Top of Material for this task

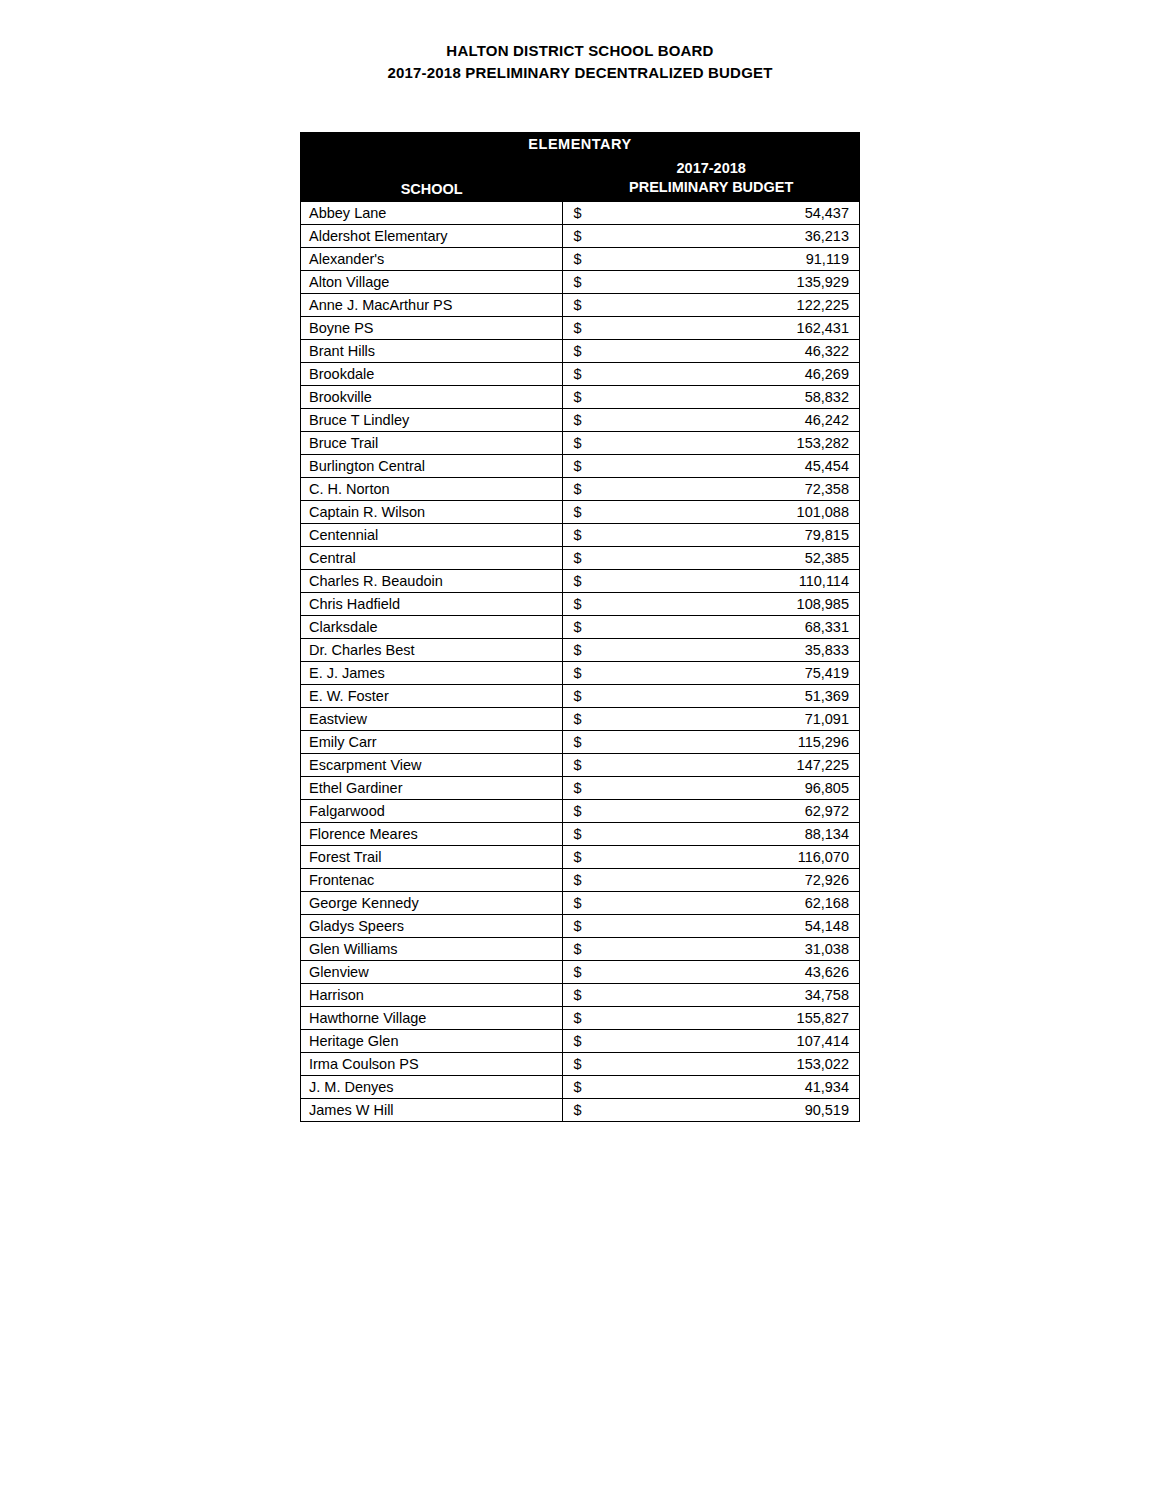HALTON DISTRICT SCHOOL BOARD
2017-2018 PRELIMINARY DECENTRALIZED BUDGET
| ELEMENTARY |
| --- |
| SCHOOL | 2017-2018 PRELIMINARY BUDGET |
| Abbey Lane | $ 54,437 |
| Aldershot Elementary | $ 36,213 |
| Alexander's | $ 91,119 |
| Alton Village | $ 135,929 |
| Anne J. MacArthur PS | $ 122,225 |
| Boyne PS | $ 162,431 |
| Brant Hills | $ 46,322 |
| Brookdale | $ 46,269 |
| Brookville | $ 58,832 |
| Bruce T Lindley | $ 46,242 |
| Bruce Trail | $ 153,282 |
| Burlington Central | $ 45,454 |
| C. H. Norton | $ 72,358 |
| Captain R. Wilson | $ 101,088 |
| Centennial | $ 79,815 |
| Central | $ 52,385 |
| Charles R. Beaudoin | $ 110,114 |
| Chris Hadfield | $ 108,985 |
| Clarksdale | $ 68,331 |
| Dr. Charles Best | $ 35,833 |
| E. J. James | $ 75,419 |
| E. W. Foster | $ 51,369 |
| Eastview | $ 71,091 |
| Emily Carr | $ 115,296 |
| Escarpment View | $ 147,225 |
| Ethel Gardiner | $ 96,805 |
| Falgarwood | $ 62,972 |
| Florence Meares | $ 88,134 |
| Forest Trail | $ 116,070 |
| Frontenac | $ 72,926 |
| George Kennedy | $ 62,168 |
| Gladys Speers | $ 54,148 |
| Glen Williams | $ 31,038 |
| Glenview | $ 43,626 |
| Harrison | $ 34,758 |
| Hawthorne Village | $ 155,827 |
| Heritage Glen | $ 107,414 |
| Irma Coulson PS | $ 153,022 |
| J. M. Denyes | $ 41,934 |
| James W Hill | $ 90,519 |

Bottom of Material for this task

*Task requirements:* The records, exactly as written but without images, should be returned.

*The answer:*
HALTON DISTRICT SCHOOL BOARD
2017-2018 PRELIMINARY DECENTRALIZED BUDGET
| ELEMENTARY |
| --- |
| SCHOOL | 2017-2018 PRELIMINARY BUDGET |
| Abbey Lane | $ 54,437 |
| Aldershot Elementary | $ 36,213 |
| Alexander's | $ 91,119 |
| Alton Village | $ 135,929 |
| Anne J. MacArthur PS | $ 122,225 |
| Boyne PS | $ 162,431 |
| Brant Hills | $ 46,322 |
| Brookdale | $ 46,269 |
| Brookville | $ 58,832 |
| Bruce T Lindley | $ 46,242 |
| Bruce Trail | $ 153,282 |
| Burlington Central | $ 45,454 |
| C. H. Norton | $ 72,358 |
| Captain R. Wilson | $ 101,088 |
| Centennial | $ 79,815 |
| Central | $ 52,385 |
| Charles R. Beaudoin | $ 110,114 |
| Chris Hadfield | $ 108,985 |
| Clarksdale | $ 68,331 |
| Dr. Charles Best | $ 35,833 |
| E. J. James | $ 75,419 |
| E. W. Foster | $ 51,369 |
| Eastview | $ 71,091 |
| Emily Carr | $ 115,296 |
| Escarpment View | $ 147,225 |
| Ethel Gardiner | $ 96,805 |
| Falgarwood | $ 62,972 |
| Florence Meares | $ 88,134 |
| Forest Trail | $ 116,070 |
| Frontenac | $ 72,926 |
| George Kennedy | $ 62,168 |
| Gladys Speers | $ 54,148 |
| Glen Williams | $ 31,038 |
| Glenview | $ 43,626 |
| Harrison | $ 34,758 |
| Hawthorne Village | $ 155,827 |
| Heritage Glen | $ 107,414 |
| Irma Coulson PS | $ 153,022 |
| J. M. Denyes | $ 41,934 |
| James W Hill | $ 90,519 |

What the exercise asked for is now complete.